▸ Activity: Copy out the data exactly, leaving the pictures behind.
★ ★ ★
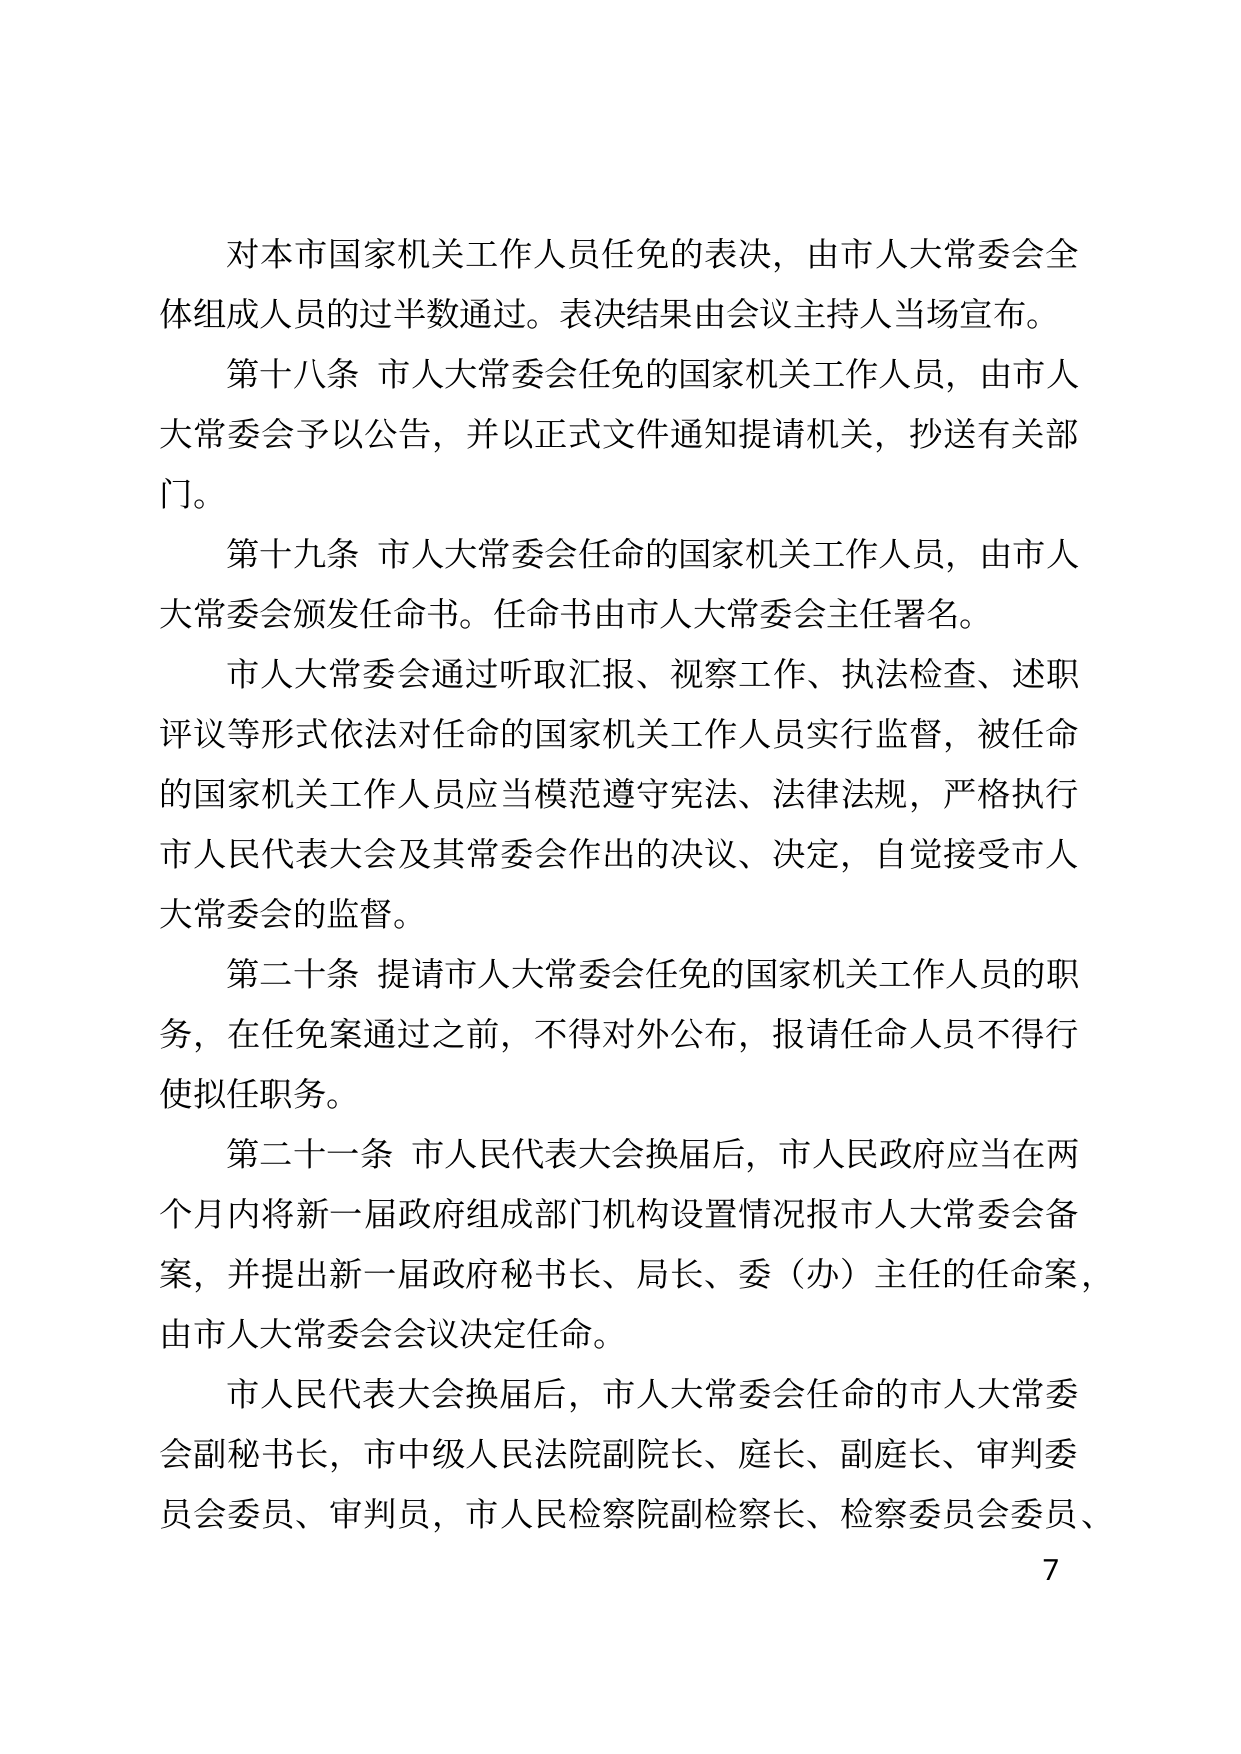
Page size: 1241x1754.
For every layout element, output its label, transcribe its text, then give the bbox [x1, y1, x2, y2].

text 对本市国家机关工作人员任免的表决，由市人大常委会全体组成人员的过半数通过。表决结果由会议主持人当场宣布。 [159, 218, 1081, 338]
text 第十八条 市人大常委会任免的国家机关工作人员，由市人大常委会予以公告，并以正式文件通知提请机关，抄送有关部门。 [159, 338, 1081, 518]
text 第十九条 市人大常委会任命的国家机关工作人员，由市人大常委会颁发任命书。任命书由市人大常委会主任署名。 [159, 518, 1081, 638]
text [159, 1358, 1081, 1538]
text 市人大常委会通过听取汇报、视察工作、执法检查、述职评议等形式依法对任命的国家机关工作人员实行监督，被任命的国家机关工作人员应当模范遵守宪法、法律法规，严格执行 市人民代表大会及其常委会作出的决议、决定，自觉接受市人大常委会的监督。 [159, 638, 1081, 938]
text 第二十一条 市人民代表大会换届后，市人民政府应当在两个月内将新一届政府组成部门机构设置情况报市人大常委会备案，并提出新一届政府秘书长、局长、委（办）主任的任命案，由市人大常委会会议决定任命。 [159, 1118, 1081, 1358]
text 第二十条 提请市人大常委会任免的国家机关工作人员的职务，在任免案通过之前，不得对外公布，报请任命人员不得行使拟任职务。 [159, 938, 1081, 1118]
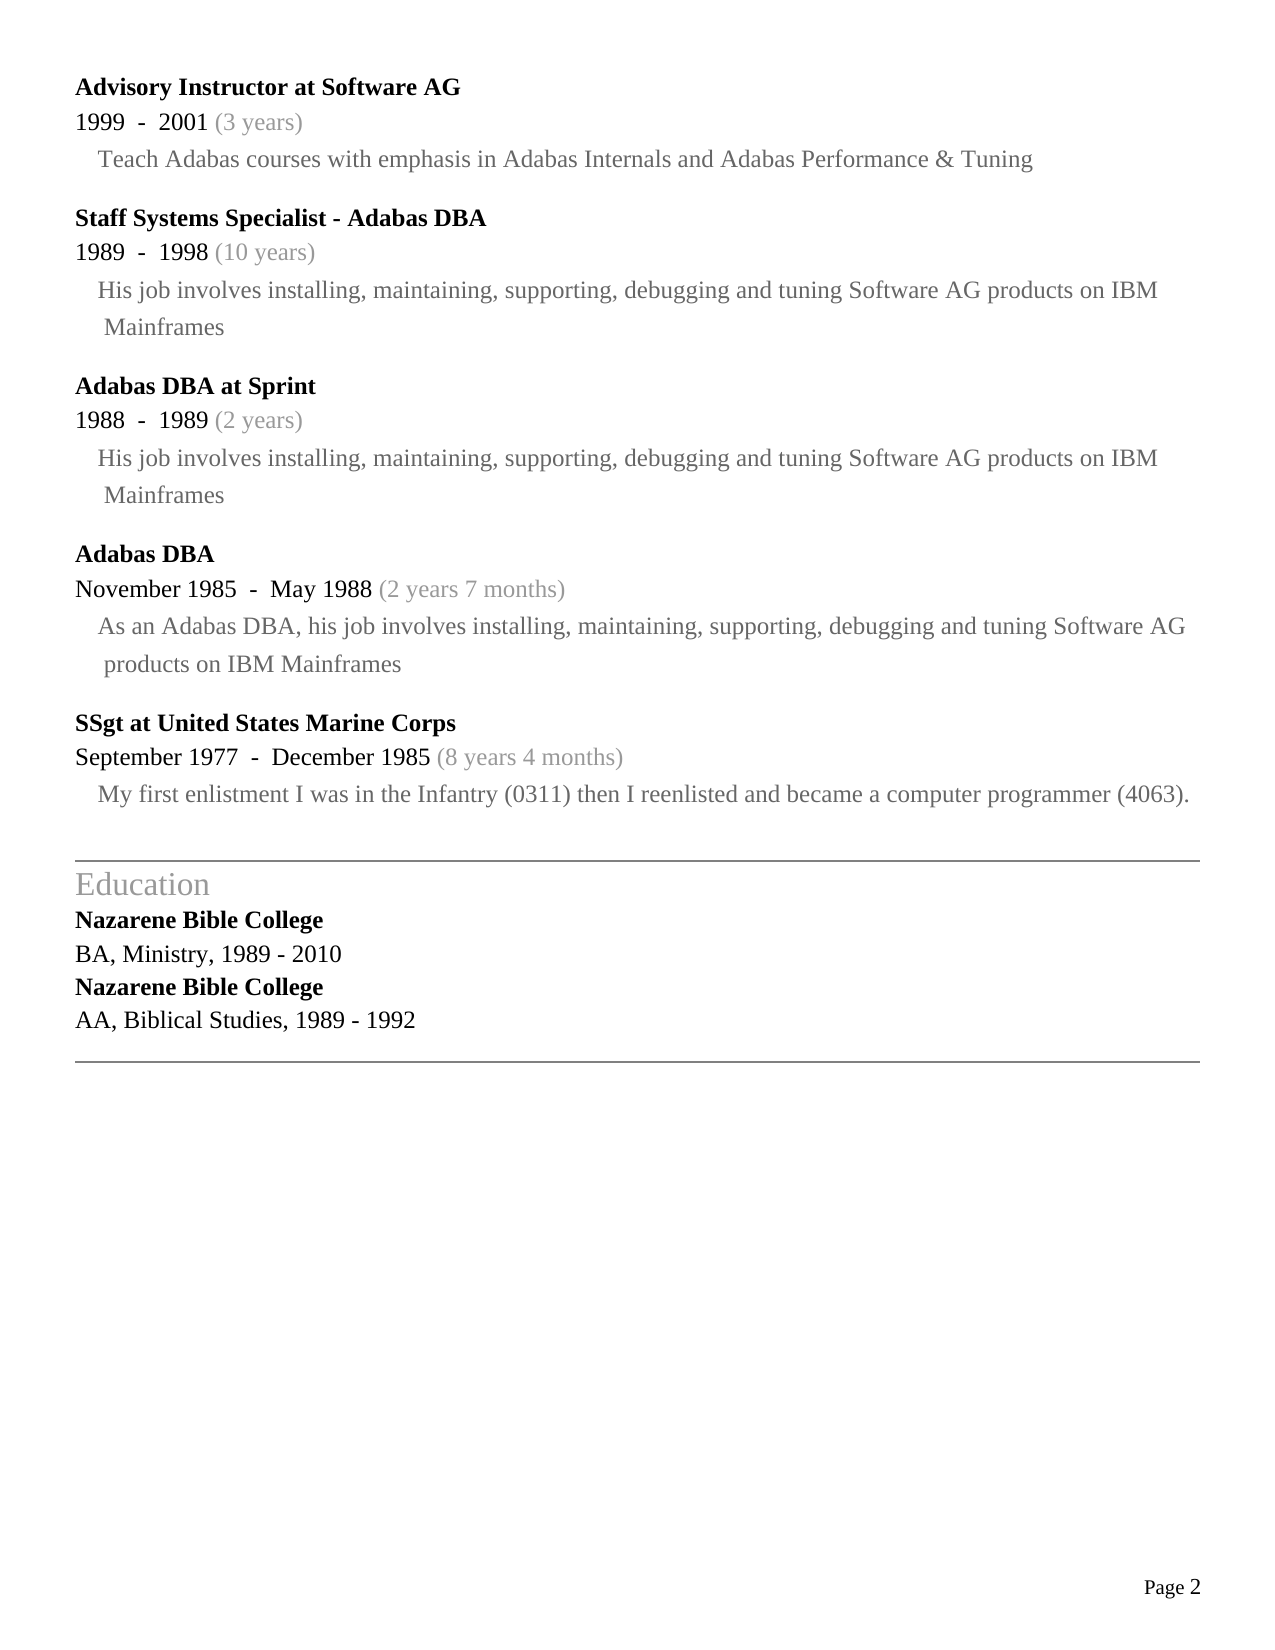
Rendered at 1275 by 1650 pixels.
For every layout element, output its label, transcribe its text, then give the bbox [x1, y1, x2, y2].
★ ★ ★
▸ Task answer:
Page size: 1241x1754.
For every layout element, output its label, transcribe its text, then give the bbox [x1, y1, x2, y2].

text 对本市国家机关工作人员任免的表决，由市人大常委会全体组成人员的过半数通过。表决结果由会议主持人当场宣布。 [159, 218, 1081, 338]
text 第十八条 市人大常委会任免的国家机关工作人员，由市人大常委会予以公告，并以正式文件通知提请机关，抄送有关部门。 [159, 338, 1081, 518]
text 第十九条 市人大常委会任命的国家机关工作人员，由市人大常委会颁发任命书。任命书由市人大常委会主任署名。 [159, 518, 1081, 638]
text [159, 1358, 1081, 1538]
text 市人大常委会通过听取汇报、视察工作、执法检查、述职评议等形式依法对任命的国家机关工作人员实行监督，被任命的国家机关工作人员应当模范遵守宪法、法律法规，严格执行 市人民代表大会及其常委会作出的决议、决定，自觉接受市人大常委会的监督。 [159, 638, 1081, 938]
text 第二十一条 市人民代表大会换届后，市人民政府应当在两个月内将新一届政府组成部门机构设置情况报市人大常委会备案，并提出新一届政府秘书长、局长、委（办）主任的任命案，由市人大常委会会议决定任命。 [159, 1118, 1081, 1358]
text 第二十条 提请市人大常委会任免的国家机关工作人员的职务，在任免案通过之前，不得对外公布，报请任命人员不得行使拟任职务。 [159, 938, 1081, 1118]
Rendered at 1275 by 1650 pixels.
For every layout element, output its label, transcribe its text, then give the bbox [x1, y1, x2, y2].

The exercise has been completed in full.